In a larger sense, you’re making decisions based on an ongoing, personalized equation that allows you to have a pleasant sail to a safe anchorage / ski good pow without getting ‘lanched. Like my old man, NOAA weather (on my iphone, rather than a lunchbox-sized marine radio) has become a morning companion.
I still have a hitlist, but it’s things I’d like to ski and not chocolate milkshakes. And, like those coveted milkshake destinations, the conditions have to be right to get there. And that doesn’t always happen.
I started thinking about this analogy going up Glory with Zahan, who’s a badass instructor/guide (and also a master of analogies).
Heading up the bootpack with Z, he’s asking questions. How come those trees don’t have snow on them? How come those trees do? What does that say about the wind direction? Does it usually come out of the Northwest? What’s that doing to the snow? Look at the snow’s surface. Where is there surface hoar? Is it too windy for surface hoar? It’s warming up. What aspect is getting the most sun? Was it sunny yesterday? Where is there a crust? Do you think it’s only on this aspect? Do you think this same thing is happening in the park? How about the resort?

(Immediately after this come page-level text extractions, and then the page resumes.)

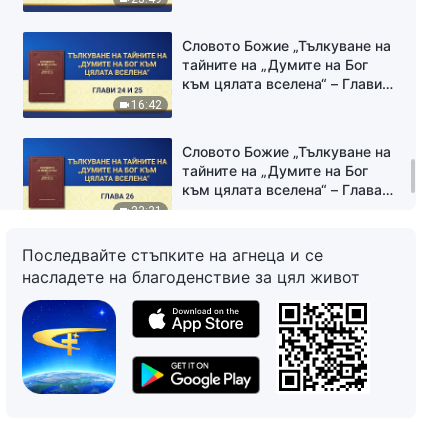
Словото Божие „Тълкуване на
тайните на „Думите на Бог
към цялата вселена“ – Глави
24 и 25“
16:42
Словото Божие „Тълкуване на
тайните на „Думите на Бог
към цялата вселена“ – Глава
26“
23:31
Последвайте стъпките на агнеца и се
Словото Божие „Тълкуване на
насладете на благоденствие за цял живот
тайните на „Думите на Бог
към цялата вселена“ – Глава
28“
14:19
Словото Божие „Тълкуване на
тайните на „Думите на Бог
към цялата вселена“ – Глави
44 и 45“
9:41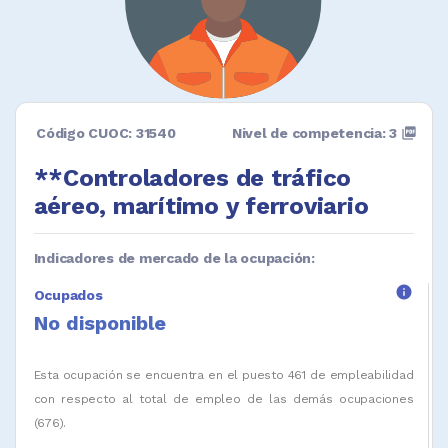
Código CUOC: 31540
Nivel de competencia: 3
picture_as_pdf
**Controladores de tráfico
aéreo, marítimo y ferroviario
Indicadores de mercado de la ocupación:
info
Ocupados
No disponible
Esta ocupación se encuentra en el puesto 461 de empleabilidad
con respecto al total de empleo de las demás ocupaciones
(676).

Which reminded me of being on a boat as a kid & having my dad ask me a billion questions about the anchorage I wanted to go to & whether or not it was a good choice. I hated it at the time, ‘cause all I wanted was a damn milkshake, but I really appreciate it now. And I’m thakful that I can translate that observation/decision making to something entirely different.
At it’s very core, snow science (and really science in general, right?) is about being curious and making observations. If someone had told me that in 7th grade, I might have slipped by with a C-.
So, a huge thanks to my instructors Zahan, Christian, & John for spending more time in the snow than in a textbook. To the JHBF that made this course possible for me. And to my dad, for instilling those observation-making skills some twenty years ago on the avalanche-prone coast of Maine.
I’ve got a lifetime of learning left to do, but man, this is one sweet classroom.